What comes to mind when you mention Venezuela? Hugo Chavez probably, or oil, or baseball? What probably does not come to mind is classical music.

And yet, Venezuela is the home of a music program that’s so extraordinary it has been hailed as the future of classical music itself.

As correspondent Bob Simon first reported in April, 2008, it’s called “el Sistema” – “the system” – and it’s all about children, about saving them – hundreds of thousands of children – through music. In the world of classical music, the Simon Bolivar National Youth Orchestra is unique. The musicians, kids mainly, are not graduates of some conservatory or music school – they’re alumni of the school of hard knocks in the slums of Venezuela. And their orchestra is about the exuberance of youth.

It recently made its Carnegie Hall debut with Gustavo Dudamel, its celebrated young conductor.

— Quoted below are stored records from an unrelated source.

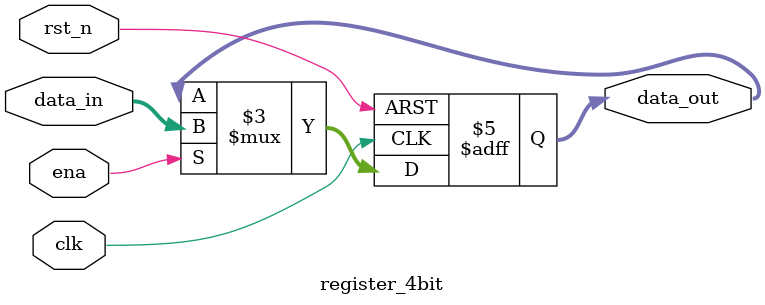
<source format=v>

module tt_um_william_carter (
    input  wire [7:0] ui_in,    // Dedicated inputs
    output wire [7:0] uo_out,   // Dedicated outputs
    input  wire [7:0] uio_in,   // IOs: Input path
    output wire [7:0] uio_out,  // IOs: Output path
    output wire [7:0] uio_oe,   // IOs: Enable path (active high: 0=input, 1=output)
    input  wire       ena,      // will go high when the design is enabled
    input  wire       clk,      // clock
    input  wire       rst_n     // reset_n - low to reset
);

    // Internal signals
    wire [3:0] alu_a, alu_b;
    wire [3:0] alu_out;
    wire [2:0] alu_op;
    wire [3:0] reg_a_data, reg_b_data;
    wire reg_a_en, reg_b_en;
    wire reg_a_sel, reg_b_sel; // 0 = register value, 1 = zero
    wire [3:0] mux_a_out, mux_b_out;
    
    // Input assignments from ui_in
    assign alu_op = ui_in[2:0];      // ALU operation select
    assign reg_a_en = ui_in[3];      // Register A write enable
    assign reg_b_en = ui_in[4];      // Register B write enable  
    assign reg_a_sel = ui_in[5];     // Register A mux select (0=reg, 1=zero)
    assign reg_b_sel = ui_in[6];     // Register B mux select (0=reg, 1=zero)
    // ui_in[7] reserved for future use
    
    // Use bidirectional pins for data input (4 bits)
    assign uio_oe = 8'b11110000;     // Lower 4 bits as inputs, upper 4 as outputs
    wire [3:0] data_in = uio_in[3:0]; // Input data for registers
    
    // Output assignments
    assign uo_out[3:0] = alu_out;    // ALU result
    assign uo_out[7:4] = reg_a_data; // Register A contents for monitoring
    assign uio_out[7:4] = reg_b_data; // Register B contents for monitoring
    assign uio_out[3:0] = 4'b0;      // Input pins, driven to 0
    
    // ALU Implementation
    alu_4bit alu_inst (
        .a(alu_a),
        .b(alu_b),
        .op(alu_op),
        .out(alu_out)
    );
    
    // Register A
    register_4bit reg_a_inst (
        .clk(clk),
        .rst_n(rst_n),
        .ena(ena & reg_a_en),
        .data_in(alu_out),  // Register stores ALU result
        .data_out(reg_a_data)
    );
    
    // Register B  
    register_4bit reg_b_inst (
        .clk(clk),
        .rst_n(rst_n),
        .ena(ena & reg_b_en),
        .data_in(data_in),  // Register B can be loaded from external data
        .data_out(reg_b_data)
    );
    
    // Multiplexers for ALU inputs
    // A input: can be Register A value or zero
    assign mux_a_out = reg_a_sel ? 4'b0000 : reg_a_data;
    
    // B input: can be Register B value or zero  
    assign mux_b_out = reg_b_sel ? 4'b0000 : reg_b_data;
    
    // ALU inputs
    assign alu_a = mux_a_out;
    assign alu_b = mux_b_out;

endmodule

// 4-bit ALU Module
module alu_4bit (
    input  wire [3:0] a,
    input  wire [3:0] b,
    input  wire [2:0] op,
    output reg  [3:0] out
);

    always @(*) begin
        case (op)
            3'b000: out = a + b;      // Addition
            3'b001: out = a - b;      // Subtraction  
            3'b010: out = a & b;      // Bitwise AND
            3'b011: out = a | b;      // Bitwise OR
            3'b100: out = ~a;         // Bitwise NOT
            3'b101: out = a ^ b;      // Bitwise XOR
            3'b110: out = a << 1;     // Left shift
            3'b111: out = a >> 1;     // Right shift
            default: out = 4'b0000;   // Default case
        endcase
    end

endmodule

// 4-bit Register Module
module register_4bit (
    input  wire       clk,
    input  wire       rst_n,
    input  wire       ena,
    input  wire [3:0] data_in,
    output reg  [3:0] data_out
);

    always @(posedge clk or negedge rst_n) begin
        if (!rst_n) begin
            data_out <= 4'b0000;
        end else if (ena) begin
            data_out <= data_in;
        end
        // If ena is low, register holds its current value
    end

endmodule
</source>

Many of the kids come from neighbourhoods which are so poor, desperate and crime-ridden, that hope is often extinguished in children at an early age.

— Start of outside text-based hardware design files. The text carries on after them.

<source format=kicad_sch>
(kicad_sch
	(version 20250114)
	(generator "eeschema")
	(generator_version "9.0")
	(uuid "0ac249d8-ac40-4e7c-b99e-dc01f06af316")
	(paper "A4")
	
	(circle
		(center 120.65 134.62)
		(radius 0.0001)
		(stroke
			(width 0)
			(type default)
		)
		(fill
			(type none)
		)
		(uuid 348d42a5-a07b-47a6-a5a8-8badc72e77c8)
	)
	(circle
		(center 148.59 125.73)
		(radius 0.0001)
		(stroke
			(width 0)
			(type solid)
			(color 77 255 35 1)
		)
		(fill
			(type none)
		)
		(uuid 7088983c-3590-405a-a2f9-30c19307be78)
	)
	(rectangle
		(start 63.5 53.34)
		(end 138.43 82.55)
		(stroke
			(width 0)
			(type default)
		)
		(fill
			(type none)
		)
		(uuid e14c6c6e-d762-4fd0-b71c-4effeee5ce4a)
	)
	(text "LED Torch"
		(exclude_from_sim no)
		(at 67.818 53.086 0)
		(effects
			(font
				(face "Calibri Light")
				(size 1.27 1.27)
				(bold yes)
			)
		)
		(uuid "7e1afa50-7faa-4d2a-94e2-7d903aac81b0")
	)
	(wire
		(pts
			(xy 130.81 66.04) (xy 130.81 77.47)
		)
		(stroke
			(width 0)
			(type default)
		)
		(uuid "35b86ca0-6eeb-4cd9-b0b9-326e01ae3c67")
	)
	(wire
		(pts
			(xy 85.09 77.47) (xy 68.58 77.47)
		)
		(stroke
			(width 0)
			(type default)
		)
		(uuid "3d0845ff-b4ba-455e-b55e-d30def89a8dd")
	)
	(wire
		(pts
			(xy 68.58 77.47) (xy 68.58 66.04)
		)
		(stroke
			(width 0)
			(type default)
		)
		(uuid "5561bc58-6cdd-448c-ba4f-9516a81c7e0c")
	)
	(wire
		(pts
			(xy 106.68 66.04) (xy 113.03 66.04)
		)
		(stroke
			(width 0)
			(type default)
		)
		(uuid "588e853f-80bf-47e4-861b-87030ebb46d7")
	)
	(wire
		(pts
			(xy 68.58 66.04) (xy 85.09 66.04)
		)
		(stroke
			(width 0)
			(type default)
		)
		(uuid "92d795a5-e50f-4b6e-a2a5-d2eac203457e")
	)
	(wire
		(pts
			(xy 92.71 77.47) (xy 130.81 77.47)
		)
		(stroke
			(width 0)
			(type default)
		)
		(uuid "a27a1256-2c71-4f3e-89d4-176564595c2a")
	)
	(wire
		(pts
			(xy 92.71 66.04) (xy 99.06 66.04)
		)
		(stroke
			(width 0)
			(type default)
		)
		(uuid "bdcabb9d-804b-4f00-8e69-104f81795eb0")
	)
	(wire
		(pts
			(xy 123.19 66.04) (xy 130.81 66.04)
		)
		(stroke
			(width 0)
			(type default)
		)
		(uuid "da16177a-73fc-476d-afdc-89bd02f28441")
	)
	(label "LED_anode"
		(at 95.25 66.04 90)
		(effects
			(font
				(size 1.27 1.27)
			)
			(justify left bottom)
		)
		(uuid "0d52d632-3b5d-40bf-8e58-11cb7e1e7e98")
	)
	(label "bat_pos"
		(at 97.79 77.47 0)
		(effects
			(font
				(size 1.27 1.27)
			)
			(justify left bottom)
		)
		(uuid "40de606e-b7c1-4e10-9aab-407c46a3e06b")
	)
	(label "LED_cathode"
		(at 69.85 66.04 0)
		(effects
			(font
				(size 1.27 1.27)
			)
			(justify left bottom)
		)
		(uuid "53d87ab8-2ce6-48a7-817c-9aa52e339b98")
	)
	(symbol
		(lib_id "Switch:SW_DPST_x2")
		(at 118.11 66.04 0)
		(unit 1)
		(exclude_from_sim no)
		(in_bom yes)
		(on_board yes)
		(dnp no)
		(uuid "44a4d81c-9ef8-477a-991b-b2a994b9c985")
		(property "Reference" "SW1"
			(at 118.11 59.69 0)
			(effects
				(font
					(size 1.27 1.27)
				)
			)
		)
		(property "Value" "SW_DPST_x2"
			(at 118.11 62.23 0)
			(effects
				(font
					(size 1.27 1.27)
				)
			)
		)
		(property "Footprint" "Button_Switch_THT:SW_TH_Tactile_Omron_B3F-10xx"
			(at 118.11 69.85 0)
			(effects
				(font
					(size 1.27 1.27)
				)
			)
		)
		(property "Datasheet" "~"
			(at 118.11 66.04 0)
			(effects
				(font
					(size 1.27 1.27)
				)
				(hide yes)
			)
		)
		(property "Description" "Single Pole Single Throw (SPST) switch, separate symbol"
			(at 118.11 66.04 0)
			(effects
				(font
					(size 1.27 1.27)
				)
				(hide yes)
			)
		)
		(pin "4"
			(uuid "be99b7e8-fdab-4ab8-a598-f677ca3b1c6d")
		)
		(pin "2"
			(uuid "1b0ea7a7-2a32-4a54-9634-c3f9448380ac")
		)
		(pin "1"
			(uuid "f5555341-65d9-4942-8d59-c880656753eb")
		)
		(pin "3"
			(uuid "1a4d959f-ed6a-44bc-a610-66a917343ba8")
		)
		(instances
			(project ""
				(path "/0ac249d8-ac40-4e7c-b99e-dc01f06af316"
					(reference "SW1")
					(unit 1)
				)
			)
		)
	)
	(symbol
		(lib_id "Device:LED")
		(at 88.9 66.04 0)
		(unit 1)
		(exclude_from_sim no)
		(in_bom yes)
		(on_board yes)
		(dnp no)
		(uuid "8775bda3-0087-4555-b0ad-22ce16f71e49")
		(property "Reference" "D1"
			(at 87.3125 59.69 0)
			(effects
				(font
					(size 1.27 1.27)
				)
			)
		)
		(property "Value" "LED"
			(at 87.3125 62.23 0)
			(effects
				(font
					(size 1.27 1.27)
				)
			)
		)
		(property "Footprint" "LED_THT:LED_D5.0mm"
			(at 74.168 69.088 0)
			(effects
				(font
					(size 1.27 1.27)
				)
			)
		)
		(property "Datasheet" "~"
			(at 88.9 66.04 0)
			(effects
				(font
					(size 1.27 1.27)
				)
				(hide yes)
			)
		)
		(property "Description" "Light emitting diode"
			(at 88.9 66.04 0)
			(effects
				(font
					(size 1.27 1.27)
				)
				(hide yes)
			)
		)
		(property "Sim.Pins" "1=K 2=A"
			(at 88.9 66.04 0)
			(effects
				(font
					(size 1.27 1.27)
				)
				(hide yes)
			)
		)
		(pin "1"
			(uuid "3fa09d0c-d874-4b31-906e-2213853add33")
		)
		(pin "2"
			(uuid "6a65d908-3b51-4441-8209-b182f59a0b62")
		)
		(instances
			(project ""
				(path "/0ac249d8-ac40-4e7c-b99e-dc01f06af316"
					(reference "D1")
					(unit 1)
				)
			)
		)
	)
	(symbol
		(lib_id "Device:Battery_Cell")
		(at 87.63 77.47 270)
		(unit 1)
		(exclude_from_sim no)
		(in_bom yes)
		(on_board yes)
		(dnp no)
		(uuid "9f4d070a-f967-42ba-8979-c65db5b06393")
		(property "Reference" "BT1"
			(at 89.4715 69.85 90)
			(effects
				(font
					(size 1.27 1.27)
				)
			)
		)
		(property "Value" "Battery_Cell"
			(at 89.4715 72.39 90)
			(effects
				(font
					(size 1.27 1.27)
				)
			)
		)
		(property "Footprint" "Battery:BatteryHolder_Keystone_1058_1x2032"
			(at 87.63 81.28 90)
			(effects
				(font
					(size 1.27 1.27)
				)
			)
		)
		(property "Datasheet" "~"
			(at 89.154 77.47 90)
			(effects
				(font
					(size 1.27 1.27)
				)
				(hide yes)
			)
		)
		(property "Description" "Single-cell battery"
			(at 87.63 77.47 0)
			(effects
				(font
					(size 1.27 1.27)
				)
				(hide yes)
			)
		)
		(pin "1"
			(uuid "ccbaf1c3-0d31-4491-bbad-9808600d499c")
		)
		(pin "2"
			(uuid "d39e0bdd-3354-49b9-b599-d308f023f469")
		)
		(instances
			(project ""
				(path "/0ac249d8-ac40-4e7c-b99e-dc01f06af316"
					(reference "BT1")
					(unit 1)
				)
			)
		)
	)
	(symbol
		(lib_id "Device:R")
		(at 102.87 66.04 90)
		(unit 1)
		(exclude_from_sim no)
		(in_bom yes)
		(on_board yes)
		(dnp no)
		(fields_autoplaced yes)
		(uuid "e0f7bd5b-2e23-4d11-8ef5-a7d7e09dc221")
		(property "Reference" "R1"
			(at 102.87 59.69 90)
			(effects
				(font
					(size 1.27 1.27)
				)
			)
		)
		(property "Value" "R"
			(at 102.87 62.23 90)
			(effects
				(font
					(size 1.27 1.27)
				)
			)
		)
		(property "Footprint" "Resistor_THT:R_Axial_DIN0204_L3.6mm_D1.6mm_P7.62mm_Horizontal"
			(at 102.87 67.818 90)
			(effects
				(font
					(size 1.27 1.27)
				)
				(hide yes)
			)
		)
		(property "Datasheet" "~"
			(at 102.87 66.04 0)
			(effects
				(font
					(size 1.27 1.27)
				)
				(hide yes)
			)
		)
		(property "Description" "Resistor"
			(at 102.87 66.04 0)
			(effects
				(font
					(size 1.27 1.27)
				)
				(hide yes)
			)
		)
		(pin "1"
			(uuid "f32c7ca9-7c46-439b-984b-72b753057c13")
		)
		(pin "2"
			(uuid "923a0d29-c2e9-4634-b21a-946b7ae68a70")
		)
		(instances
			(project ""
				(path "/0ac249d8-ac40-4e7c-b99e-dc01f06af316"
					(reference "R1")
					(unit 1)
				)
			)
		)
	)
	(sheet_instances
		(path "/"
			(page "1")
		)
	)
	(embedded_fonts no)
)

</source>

Instead, these kids travel the world, playing to sell-out audiences. The National Youth Orchestra and hundreds of others are the brainchild of Dr. José Antonio Abreu.

Asked if he remembers the night he first started, Dr. Abreu, told Simon through a translator, “We only had 11 children – rehearsing in cramped conditions. But I had the feeling that this was the beginning of something very big.”

Abreu, a 69-year-old retired economist, trained musician, and social reformer founded “the system” in 1975 and has built it with religious zeal, based on his unorthodox belief that what poor Venezuelan kids needed was classical music.

“Essentially this is a social system that fights poverty,” Abreu explained. “A child’s physical poverty is overcome by the spiritual richness that music provides.”

“So, music actually becomes the vehicle for social change?” Simon asked.

“Without a doubt,” Abreu replied. “And that is what’s happening in Venezuela.”

Such is the extraordinary impact of one man with a passion to make a difference in the lives of poor children in his country, right next door to us. His work has now spread across Latin America, and has become a study worldwide for social engineers to learn how to reduce poverty.

In the US, the Freedom Writers Foundation sees similar miracle results in inner cities where crime and social dysfunction dog families into generational poverty.

Erin Gruwell founded the Foundation after her astonishing success with a group of students who were deemed a ‘write-off’ as just bad kids.

A book and a movie called ‘Freedom Writers’ tell the inspiring story of her social transformation through the act of teaching literary writing to children suffering poverty and social dysfunction.
In 1994, Gruwell started teaching in Room 203 at the Woodrow Wilson High School in Long Beach, California.

Refusing to believe that her students were “unteachable”, Gruwell believed in them, and put her heart and soul into the task of transforming their lives.

The Freedom Writers Foundation website tells the story:

When Erin Gruwell was challenged by a room of students considered to be “unteachable,” Gruwell adapted her curriculum to engage her students and encourage them to rethink rigid beliefs about themselves and others. By using relevant literature and fund raising to bring in speakers and take her students on field trips, Gruwell convinced her at-risk students to reconsider the impact of their daily decisions and to take ownership of their futures. With her steadfast support, her students shattered stereotypes to become high school graduates, critical thinkers, aspiring college students and citizens for change.

Since the publication of The New York Times bestseller ‘The Freedom Writers Diary’ in 1999 – featuring the real-life journal entries by the original students of Room 203 – the Freedom Writers Foundation has distributed one million copies of ‘The Freedom Writers Diary’.

These two stories prove the power of the humanities to impact young minds.

Using classical music and literary writing and literature, Dr Abreu in poor Venezuela and Gruwell in poor inner city America show that our own society could leap ahead to escape the gross poverty that afflicts 43 percent of our nation, and trap nearly half the nation in a bottomless pit.

It takes one person believing and committing to the task.